Friday, October 19, 2012

Summers v. Tice case brief

Summers v. Tice case summary
33 Cal. 2d 80 (1948)

Procedural History
-This case deals with consolidated appeals from a Superior Court of Los Angeles judgement that awarded the P damages for personal injures that arisen out of a hunting accident. 
-It was a negligence action against two defendant hunters.

Facts
-The P and Ds went on a hunting trip.
-P provided each D with directions on how to fire their weapons safely.
-Both D's attempted to shoot their target, and both fired in the P's direction.
-P was injured in his right eye and on his face.
-P sued both D's under negligence. 
-Trial Court entered judgement in P's favor.

Issue
•    When two or more persons by their acts are possibly the sole cause of harm, and the plaintiff has introduced evidence that one of the two persons is possibly responsible, do the D's have the burden of proving that the other person was the sole cause of the harm?

Holding
•    Yes.  When two or more people, each by their acts, are possibly the sole cause of harm, and the P has introduced evidence that one of the two persons is responsible, then the D has the burden of proving that the other person was the sole cause of the harm.

Rules•    Where a group of persons are on a hunting party, or otherwise engaged in the use of firearms, and two of them are negligent in firing in the direction of a third person who is injured thereby, both of those so firing are liable for the injury suffered by the third person, although the negligence of only one of them could have caused the injury.
•    For harm resulting to a third person from the tortious conduct of another, a person is liable if he knows that the other’s conduct constitutes a breach of duty and gives substantial assistance or encouragement to the other so to conduct himself, or gives substantial assistance to the other in accomplishing a tortious result and his own conduct, separately considered, constitutes a breach of duty to the third person.
•    When two or more persons by their acts are possibly the sole cause of a harm, or when two or more acts of the same person are possibly the sole cause, and the plaintiff has introduced evidence that the one of the two persons, or the one of the same person’s two acts, is culpable, then the defendant has the burden of proving that the other person, or his other act, was the sole cause of the harm.

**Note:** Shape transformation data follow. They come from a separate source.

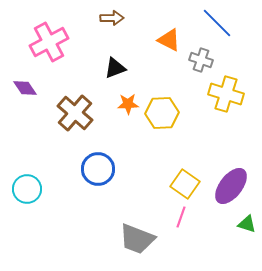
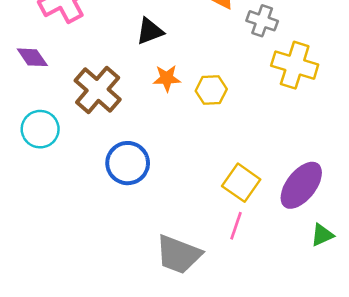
yellow hexagon: (162, 113) -> (211, 90), size x0.7
cyan circle: (27, 189) -> (40, 129), moved
green triangle: (247, 224) -> (322, 235), turned -42

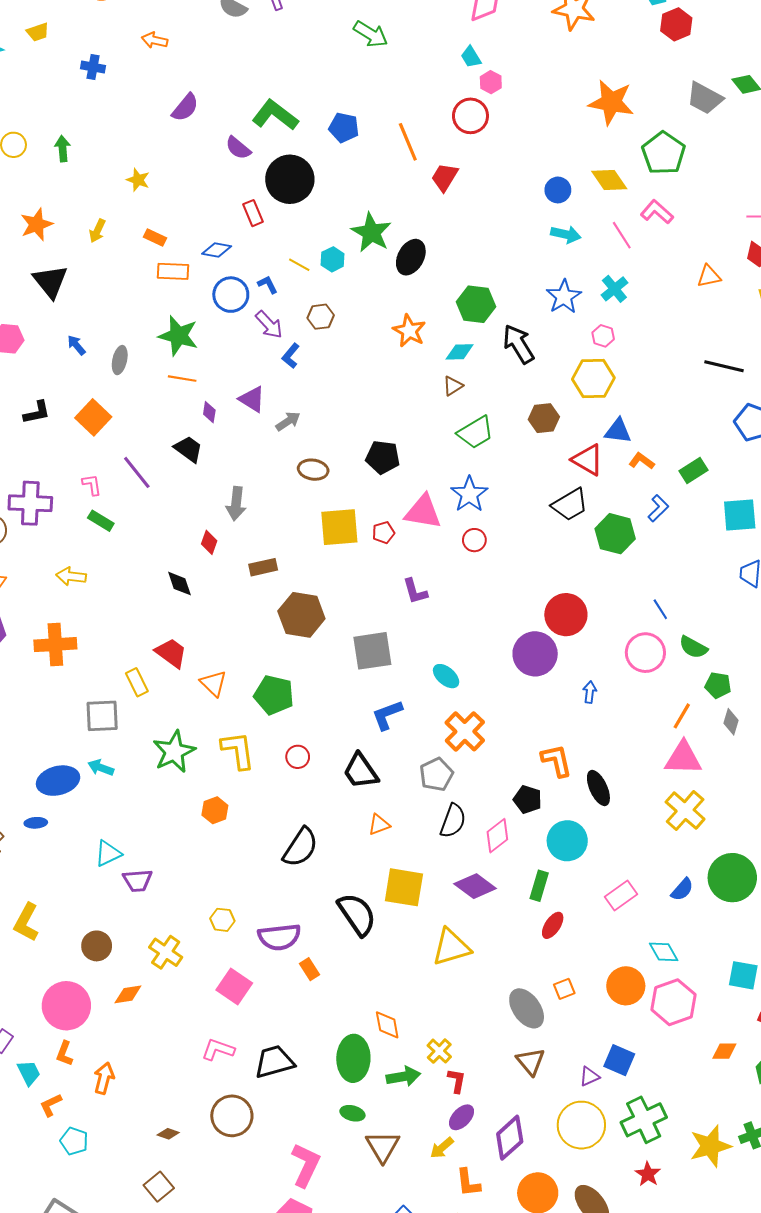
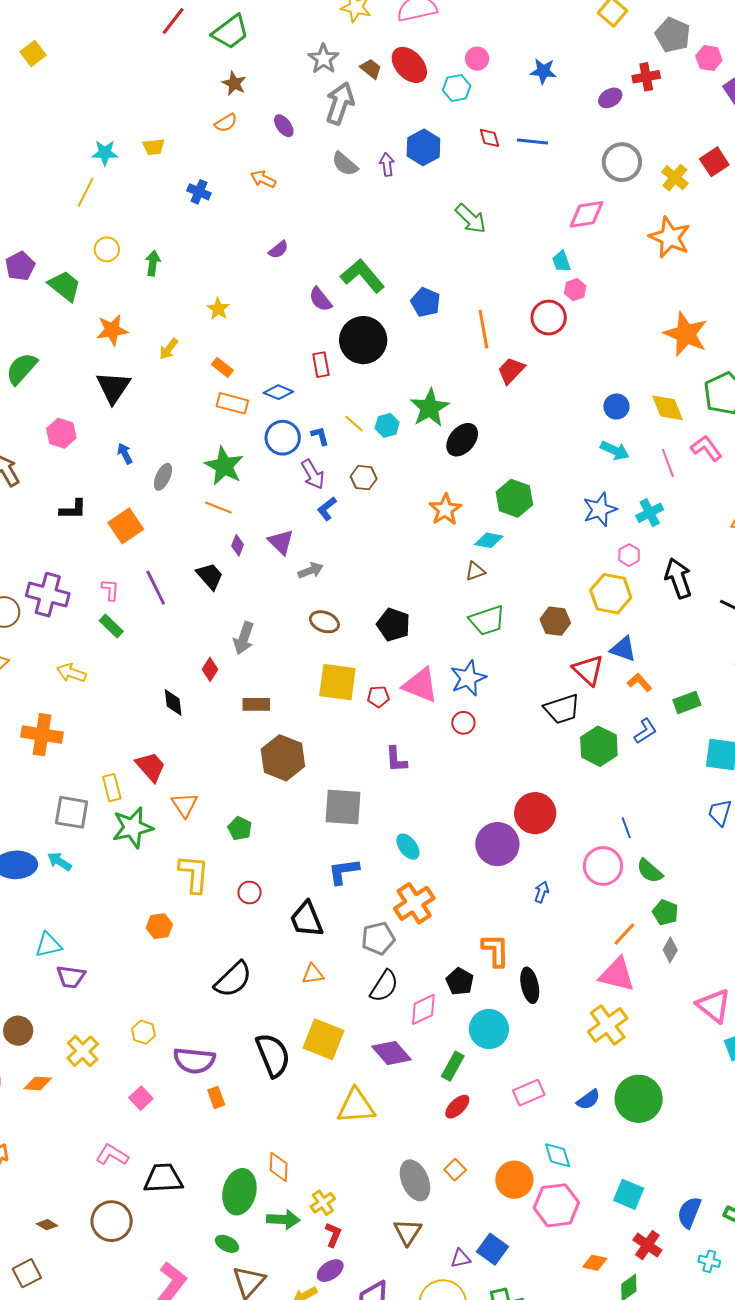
purple semicircle: (185, 107) -> (278, 250), size x0.7
black arrow: (518, 344) -> (678, 578), moved
green pentagon: (274, 695) -> (240, 828), size x0.6
green star: (174, 752) -> (133, 827), moved
pink square: (234, 986) -> (141, 1098), size x0.7
orange square: (564, 989) -> (455, 1170), turned -35

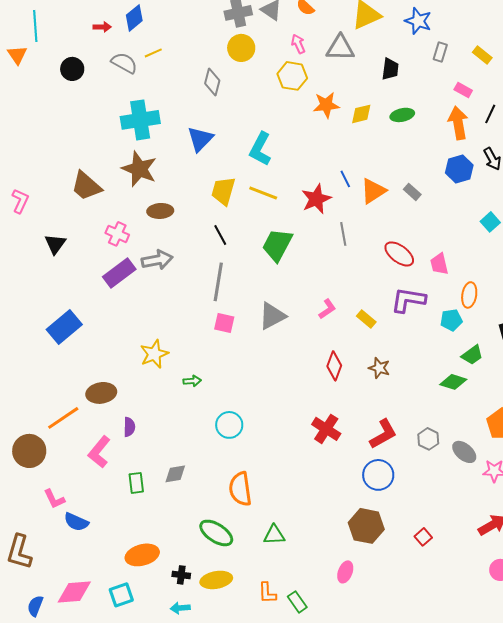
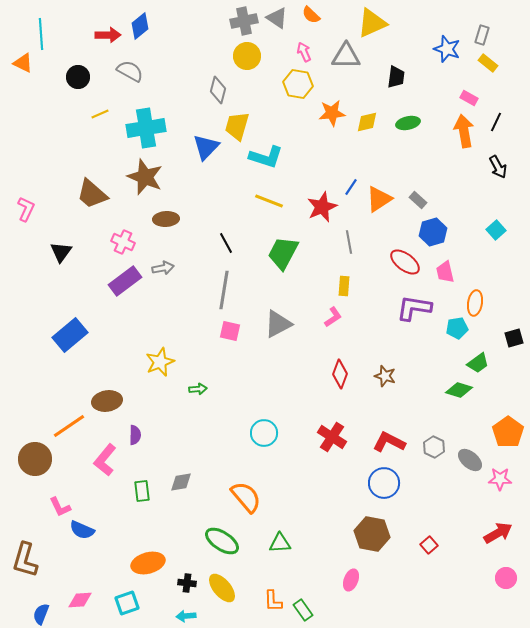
blue star: (418, 21) -> (447, 49), moved
red arrow: (102, 27) -> (108, 35), size x1.4
gray rectangle: (440, 52) -> (482, 35), moved
yellow line: (153, 53) -> (100, 114), moved
orange triangle: (17, 55) -> (23, 63), turned -30
cyan L-shape: (260, 149) -> (266, 157), turned -100
blue hexagon: (459, 169) -> (433, 232), moved
blue line: (345, 179) -> (351, 187), turned 60
yellow trapezoid: (223, 191) -> (237, 126), moved
gray arrow: (157, 260) -> (163, 268), size x0.7
yellow rectangle: (366, 319) -> (344, 286), moved, turned 54
cyan circle: (229, 425) -> (264, 433), moved
red L-shape: (383, 434) -> (389, 442), turned -124
orange semicircle: (240, 489) -> (246, 497), turned 148
yellow ellipse: (216, 580) -> (222, 588), turned 60
pink diamond: (74, 592) -> (80, 600), size x0.7

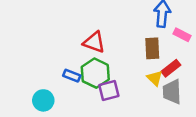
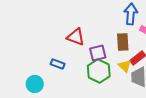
green hexagon: (95, 73) -> (99, 71), moved
purple square: (109, 90) -> (98, 53), moved

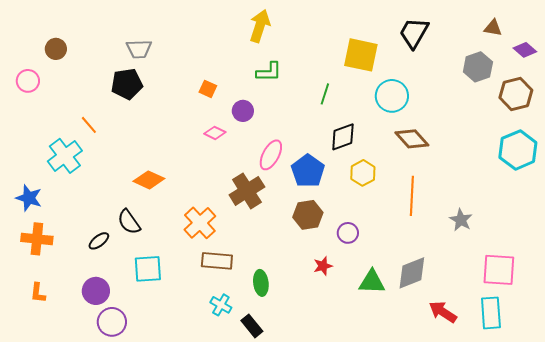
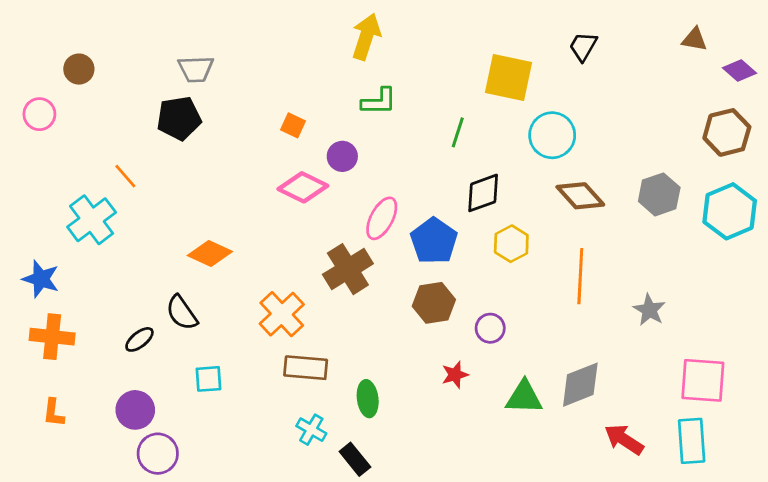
black trapezoid: (414, 33) -> (583, 46), size x0.7
gray hexagon: (478, 67) -> (659, 194), moved
pink diamond: (215, 133) -> (303, 187), size x1.6
cyan square: (148, 269) -> (208, 379), size x0.7

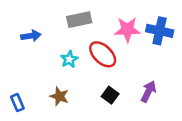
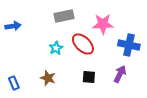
blue cross: (160, 31) -> (129, 45), moved
blue arrow: (31, 36) -> (13, 26), moved
black square: (110, 95) -> (89, 77), turned -32

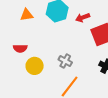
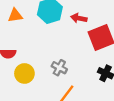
red arrow: (83, 18) -> (79, 18), turned 32

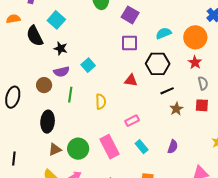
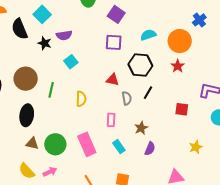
purple semicircle: (61, 72) -> (64, 35), moved
gray semicircle: (203, 83) -> (127, 98), moved
brown circle: (44, 85) -> (26, 79), size x1.5
black line: (167, 91) -> (148, 93), turned -40
brown star: (176, 109) -> (141, 128), moved
pink rectangle: (132, 121) -> (111, 120), turned -64
brown triangle: (55, 149) -> (32, 144), turned 32

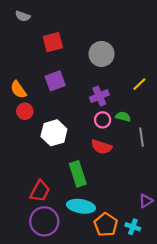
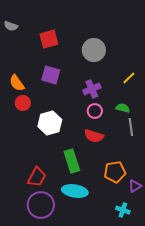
gray semicircle: (23, 16) -> (11, 26), moved
purple square: (55, 81) -> (51, 75), turned 36
green semicircle: (123, 117) -> (123, 108), moved
orange pentagon: (106, 225) -> (115, 172), moved, turned 30

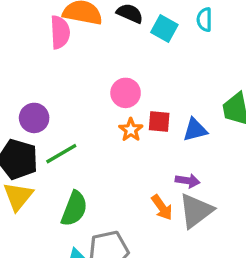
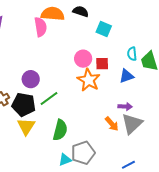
cyan semicircle: (204, 20) -> (132, 54), moved
cyan square: (164, 28) -> (104, 29), moved
red square: (159, 122) -> (102, 64), moved
orange star: (131, 130) -> (89, 80), size x1.6

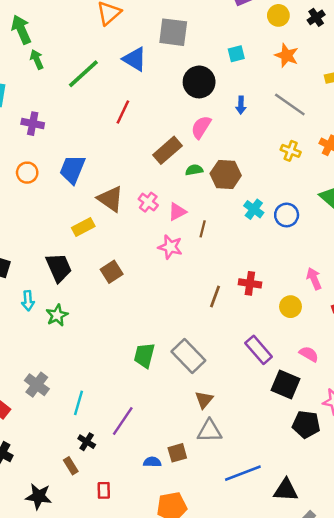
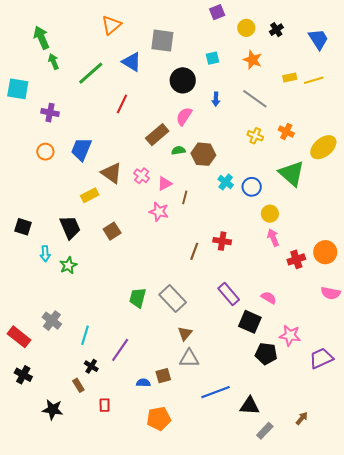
yellow circle: (291, 307) -> (270, 214), moved

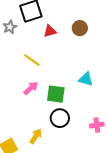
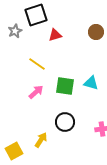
brown circle: (80, 28) -> (96, 32), moved
green square: (56, 94) -> (65, 86), moved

•    Policy – Unfair to deny injured person redress because he can not prove how much damage each individual did.  If it is certain that between the two of them that they did all the damage, they should be the ones to apportion the damage done among themselves. 
-Do not apply the rule when two merely act in conscious concert.  Instead, apply the rule whenever the harm has plural causes.
-Ds are in a far better position to offer evidence that would determine which one caused the injury.
-If the Ds are independent tort feasors and, as such, both are liable for the damage caused by an individual alone, and where the matter of apportionment of damages is incapable of proving, the innocent wronged party should not be deprived of his right to redress. 
-Wrongdoers should be left to work the apportionment of damages between themselves.

Conclusion
•    The judgment of the lower court was affirmed because defendants failed to meet their burden of proving which was responsible for plaintiff’s injury; therefore, because each acted negligently, each was responsible to P for damages from the injuries that the P sustained.